## Task directions
Give back each line of the material that contains the word "Collette".

## Source data
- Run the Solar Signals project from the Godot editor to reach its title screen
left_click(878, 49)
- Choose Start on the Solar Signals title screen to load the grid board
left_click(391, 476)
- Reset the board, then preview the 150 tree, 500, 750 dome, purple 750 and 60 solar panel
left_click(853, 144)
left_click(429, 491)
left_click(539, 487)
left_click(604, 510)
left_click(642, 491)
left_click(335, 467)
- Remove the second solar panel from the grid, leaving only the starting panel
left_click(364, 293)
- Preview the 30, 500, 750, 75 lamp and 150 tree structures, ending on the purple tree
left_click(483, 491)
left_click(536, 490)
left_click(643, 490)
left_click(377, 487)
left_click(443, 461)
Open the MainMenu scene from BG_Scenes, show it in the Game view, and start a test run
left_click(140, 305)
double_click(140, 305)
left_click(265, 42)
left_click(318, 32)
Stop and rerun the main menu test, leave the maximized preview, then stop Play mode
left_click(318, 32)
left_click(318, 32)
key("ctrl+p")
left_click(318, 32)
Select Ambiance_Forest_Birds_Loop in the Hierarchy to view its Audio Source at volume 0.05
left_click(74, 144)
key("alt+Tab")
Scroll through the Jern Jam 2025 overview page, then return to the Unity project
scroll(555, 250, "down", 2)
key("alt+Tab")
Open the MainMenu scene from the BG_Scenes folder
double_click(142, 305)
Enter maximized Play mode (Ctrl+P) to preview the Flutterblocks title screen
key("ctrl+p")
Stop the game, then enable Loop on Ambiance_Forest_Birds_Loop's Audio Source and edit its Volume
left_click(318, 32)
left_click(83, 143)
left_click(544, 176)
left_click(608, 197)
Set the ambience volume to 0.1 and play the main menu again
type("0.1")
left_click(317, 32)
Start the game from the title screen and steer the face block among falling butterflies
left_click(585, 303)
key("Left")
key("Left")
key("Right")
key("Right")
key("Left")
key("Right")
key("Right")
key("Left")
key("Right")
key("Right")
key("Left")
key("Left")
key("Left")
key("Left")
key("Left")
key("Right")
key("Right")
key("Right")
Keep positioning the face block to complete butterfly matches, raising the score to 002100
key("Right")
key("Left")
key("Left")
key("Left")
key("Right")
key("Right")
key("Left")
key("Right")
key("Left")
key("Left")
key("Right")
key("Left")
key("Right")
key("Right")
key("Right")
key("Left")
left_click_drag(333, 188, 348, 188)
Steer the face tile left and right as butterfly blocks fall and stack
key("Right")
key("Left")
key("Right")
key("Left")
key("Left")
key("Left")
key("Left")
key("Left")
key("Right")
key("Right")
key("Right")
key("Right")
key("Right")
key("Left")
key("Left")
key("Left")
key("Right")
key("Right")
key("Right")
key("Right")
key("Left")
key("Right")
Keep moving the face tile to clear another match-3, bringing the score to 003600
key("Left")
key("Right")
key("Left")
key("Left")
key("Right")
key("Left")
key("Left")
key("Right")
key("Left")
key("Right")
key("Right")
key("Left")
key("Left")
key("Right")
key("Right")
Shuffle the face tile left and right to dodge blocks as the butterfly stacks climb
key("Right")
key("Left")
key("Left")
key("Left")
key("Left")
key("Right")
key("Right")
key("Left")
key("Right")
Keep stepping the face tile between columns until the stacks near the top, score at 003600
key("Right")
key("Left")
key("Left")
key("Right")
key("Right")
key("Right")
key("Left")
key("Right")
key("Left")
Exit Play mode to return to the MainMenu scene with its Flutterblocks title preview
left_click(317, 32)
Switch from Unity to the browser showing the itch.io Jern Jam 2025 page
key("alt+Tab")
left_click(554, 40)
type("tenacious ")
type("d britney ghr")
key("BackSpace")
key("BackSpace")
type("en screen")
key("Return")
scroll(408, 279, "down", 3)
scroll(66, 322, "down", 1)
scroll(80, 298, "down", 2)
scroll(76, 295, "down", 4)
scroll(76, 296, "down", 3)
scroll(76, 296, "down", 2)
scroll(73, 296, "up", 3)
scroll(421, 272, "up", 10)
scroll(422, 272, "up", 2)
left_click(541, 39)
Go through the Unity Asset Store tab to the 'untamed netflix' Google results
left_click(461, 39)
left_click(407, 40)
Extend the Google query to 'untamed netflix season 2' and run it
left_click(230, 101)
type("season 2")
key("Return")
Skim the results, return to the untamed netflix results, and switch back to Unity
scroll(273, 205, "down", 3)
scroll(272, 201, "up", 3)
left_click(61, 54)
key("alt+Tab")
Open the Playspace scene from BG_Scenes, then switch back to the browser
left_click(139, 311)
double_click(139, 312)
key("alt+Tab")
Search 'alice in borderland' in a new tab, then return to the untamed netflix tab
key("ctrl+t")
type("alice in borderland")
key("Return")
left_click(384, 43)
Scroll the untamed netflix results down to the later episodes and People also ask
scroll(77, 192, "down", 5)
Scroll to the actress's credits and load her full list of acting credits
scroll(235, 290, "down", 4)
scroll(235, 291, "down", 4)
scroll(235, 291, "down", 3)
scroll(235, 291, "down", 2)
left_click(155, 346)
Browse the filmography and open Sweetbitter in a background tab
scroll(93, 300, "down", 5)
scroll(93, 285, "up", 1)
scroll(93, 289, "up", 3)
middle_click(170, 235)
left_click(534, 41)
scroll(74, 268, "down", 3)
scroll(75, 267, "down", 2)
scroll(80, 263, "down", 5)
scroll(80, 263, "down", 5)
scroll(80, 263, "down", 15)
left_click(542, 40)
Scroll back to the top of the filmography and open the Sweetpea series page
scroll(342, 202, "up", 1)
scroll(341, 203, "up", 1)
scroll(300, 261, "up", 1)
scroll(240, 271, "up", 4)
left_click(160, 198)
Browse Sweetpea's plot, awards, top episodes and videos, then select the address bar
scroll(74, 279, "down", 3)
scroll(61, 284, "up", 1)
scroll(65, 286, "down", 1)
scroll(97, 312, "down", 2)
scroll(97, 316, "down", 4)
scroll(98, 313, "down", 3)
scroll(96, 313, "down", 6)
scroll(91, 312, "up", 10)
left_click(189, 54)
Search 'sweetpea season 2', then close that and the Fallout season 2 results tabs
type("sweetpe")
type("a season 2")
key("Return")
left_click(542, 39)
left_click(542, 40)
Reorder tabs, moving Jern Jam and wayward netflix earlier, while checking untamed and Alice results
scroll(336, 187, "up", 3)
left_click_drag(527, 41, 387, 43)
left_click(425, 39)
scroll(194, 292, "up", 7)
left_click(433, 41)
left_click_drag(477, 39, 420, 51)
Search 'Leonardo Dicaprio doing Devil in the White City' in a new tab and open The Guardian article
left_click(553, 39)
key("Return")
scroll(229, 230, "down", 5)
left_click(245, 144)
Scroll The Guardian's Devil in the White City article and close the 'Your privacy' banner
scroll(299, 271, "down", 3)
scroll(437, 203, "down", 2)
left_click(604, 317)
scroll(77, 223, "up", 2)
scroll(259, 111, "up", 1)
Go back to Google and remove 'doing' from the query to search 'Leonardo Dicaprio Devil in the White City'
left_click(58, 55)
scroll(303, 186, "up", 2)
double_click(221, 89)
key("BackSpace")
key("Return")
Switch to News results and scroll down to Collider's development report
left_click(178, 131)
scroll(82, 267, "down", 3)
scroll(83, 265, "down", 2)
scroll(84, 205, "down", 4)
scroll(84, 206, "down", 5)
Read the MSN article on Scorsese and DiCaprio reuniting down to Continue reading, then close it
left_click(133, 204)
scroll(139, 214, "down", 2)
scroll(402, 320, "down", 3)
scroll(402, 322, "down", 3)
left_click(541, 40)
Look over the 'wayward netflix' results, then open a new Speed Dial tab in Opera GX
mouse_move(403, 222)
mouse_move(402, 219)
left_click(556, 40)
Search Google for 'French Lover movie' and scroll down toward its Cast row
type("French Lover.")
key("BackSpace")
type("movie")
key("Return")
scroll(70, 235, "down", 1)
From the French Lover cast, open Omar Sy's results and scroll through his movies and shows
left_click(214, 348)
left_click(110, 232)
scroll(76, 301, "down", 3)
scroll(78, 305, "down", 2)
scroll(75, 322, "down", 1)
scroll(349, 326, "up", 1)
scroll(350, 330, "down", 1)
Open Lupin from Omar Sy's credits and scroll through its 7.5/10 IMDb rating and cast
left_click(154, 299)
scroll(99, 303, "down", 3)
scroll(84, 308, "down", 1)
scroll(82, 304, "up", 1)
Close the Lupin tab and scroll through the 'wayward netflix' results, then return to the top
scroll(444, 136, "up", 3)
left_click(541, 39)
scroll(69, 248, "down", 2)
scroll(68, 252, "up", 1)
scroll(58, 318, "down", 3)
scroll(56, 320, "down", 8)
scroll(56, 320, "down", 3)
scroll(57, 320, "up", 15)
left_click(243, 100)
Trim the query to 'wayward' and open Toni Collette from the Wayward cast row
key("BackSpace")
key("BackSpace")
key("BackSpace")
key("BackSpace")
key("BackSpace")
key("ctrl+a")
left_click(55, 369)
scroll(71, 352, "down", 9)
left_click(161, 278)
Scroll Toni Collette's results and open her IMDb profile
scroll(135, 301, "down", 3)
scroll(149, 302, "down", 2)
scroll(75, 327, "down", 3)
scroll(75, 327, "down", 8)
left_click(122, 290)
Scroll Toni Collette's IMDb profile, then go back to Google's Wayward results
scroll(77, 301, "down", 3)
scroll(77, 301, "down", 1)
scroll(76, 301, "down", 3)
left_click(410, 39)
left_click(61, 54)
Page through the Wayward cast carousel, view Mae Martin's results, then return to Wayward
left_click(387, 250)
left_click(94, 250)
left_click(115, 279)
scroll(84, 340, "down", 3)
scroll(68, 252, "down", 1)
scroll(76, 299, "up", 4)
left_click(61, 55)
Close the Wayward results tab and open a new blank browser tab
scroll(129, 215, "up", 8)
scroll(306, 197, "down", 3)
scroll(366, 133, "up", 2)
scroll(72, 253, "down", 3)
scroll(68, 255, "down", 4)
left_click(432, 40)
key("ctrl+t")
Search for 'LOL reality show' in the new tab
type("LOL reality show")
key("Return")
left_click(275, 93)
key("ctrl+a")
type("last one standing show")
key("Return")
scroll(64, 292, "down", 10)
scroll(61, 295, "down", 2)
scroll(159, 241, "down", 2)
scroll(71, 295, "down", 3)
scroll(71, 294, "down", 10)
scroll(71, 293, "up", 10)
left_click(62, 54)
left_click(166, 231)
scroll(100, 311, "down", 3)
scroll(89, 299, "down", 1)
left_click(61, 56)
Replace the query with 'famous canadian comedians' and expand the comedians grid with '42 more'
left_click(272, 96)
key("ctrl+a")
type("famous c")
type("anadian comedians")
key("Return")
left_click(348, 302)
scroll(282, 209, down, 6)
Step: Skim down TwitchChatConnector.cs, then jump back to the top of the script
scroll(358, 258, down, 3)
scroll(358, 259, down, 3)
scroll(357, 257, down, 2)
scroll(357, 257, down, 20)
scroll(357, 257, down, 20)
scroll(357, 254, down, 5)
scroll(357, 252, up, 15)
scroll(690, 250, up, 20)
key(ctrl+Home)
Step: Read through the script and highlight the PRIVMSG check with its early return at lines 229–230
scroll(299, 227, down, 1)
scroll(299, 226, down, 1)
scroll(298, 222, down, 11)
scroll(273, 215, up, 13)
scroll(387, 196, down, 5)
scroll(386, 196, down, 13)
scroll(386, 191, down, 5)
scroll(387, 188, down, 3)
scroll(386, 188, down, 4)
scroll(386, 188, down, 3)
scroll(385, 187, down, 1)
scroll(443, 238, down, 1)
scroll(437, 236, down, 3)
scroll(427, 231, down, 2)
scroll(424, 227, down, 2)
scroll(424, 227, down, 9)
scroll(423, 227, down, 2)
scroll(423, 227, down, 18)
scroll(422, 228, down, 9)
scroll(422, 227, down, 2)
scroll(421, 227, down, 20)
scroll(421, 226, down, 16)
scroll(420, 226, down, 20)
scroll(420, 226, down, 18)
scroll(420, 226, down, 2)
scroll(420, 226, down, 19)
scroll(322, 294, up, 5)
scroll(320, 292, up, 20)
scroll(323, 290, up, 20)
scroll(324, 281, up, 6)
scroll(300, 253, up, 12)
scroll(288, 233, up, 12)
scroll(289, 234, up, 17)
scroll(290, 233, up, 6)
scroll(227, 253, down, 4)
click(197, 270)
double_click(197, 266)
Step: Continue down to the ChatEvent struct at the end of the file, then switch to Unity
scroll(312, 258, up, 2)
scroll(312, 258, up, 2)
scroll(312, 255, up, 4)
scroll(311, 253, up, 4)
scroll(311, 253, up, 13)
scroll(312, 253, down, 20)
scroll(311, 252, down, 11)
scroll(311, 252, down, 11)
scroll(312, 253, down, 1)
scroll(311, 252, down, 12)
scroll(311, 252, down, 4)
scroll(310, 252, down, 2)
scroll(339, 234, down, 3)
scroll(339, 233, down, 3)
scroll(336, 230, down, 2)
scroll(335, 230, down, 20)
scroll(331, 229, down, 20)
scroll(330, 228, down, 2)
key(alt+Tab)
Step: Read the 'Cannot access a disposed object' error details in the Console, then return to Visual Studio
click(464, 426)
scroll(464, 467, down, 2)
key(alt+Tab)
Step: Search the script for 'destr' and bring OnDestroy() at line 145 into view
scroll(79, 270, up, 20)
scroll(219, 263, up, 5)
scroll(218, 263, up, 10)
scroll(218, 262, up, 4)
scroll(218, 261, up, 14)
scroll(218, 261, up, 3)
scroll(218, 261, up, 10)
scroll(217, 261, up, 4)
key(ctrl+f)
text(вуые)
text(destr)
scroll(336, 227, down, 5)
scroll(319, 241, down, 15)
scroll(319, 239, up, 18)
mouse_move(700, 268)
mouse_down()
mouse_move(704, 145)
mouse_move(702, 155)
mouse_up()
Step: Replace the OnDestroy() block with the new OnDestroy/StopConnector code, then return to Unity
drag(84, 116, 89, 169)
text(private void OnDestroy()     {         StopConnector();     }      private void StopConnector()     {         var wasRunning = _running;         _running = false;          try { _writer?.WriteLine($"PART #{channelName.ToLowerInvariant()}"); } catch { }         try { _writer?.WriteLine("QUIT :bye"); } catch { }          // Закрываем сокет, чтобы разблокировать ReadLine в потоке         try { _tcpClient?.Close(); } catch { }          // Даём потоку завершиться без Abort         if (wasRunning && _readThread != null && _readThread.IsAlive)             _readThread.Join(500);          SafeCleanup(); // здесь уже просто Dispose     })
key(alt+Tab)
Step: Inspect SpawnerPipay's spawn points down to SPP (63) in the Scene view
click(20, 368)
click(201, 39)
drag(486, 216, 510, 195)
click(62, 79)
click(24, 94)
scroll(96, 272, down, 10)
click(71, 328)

## Result for this exercise
Trim the query to 'wayward' and open Toni Collette from the Wayward cast row
Scroll Toni Collette's results and open her IMDb profile
Scroll Toni Collette's IMDb profile, then go back to Google's Wayward results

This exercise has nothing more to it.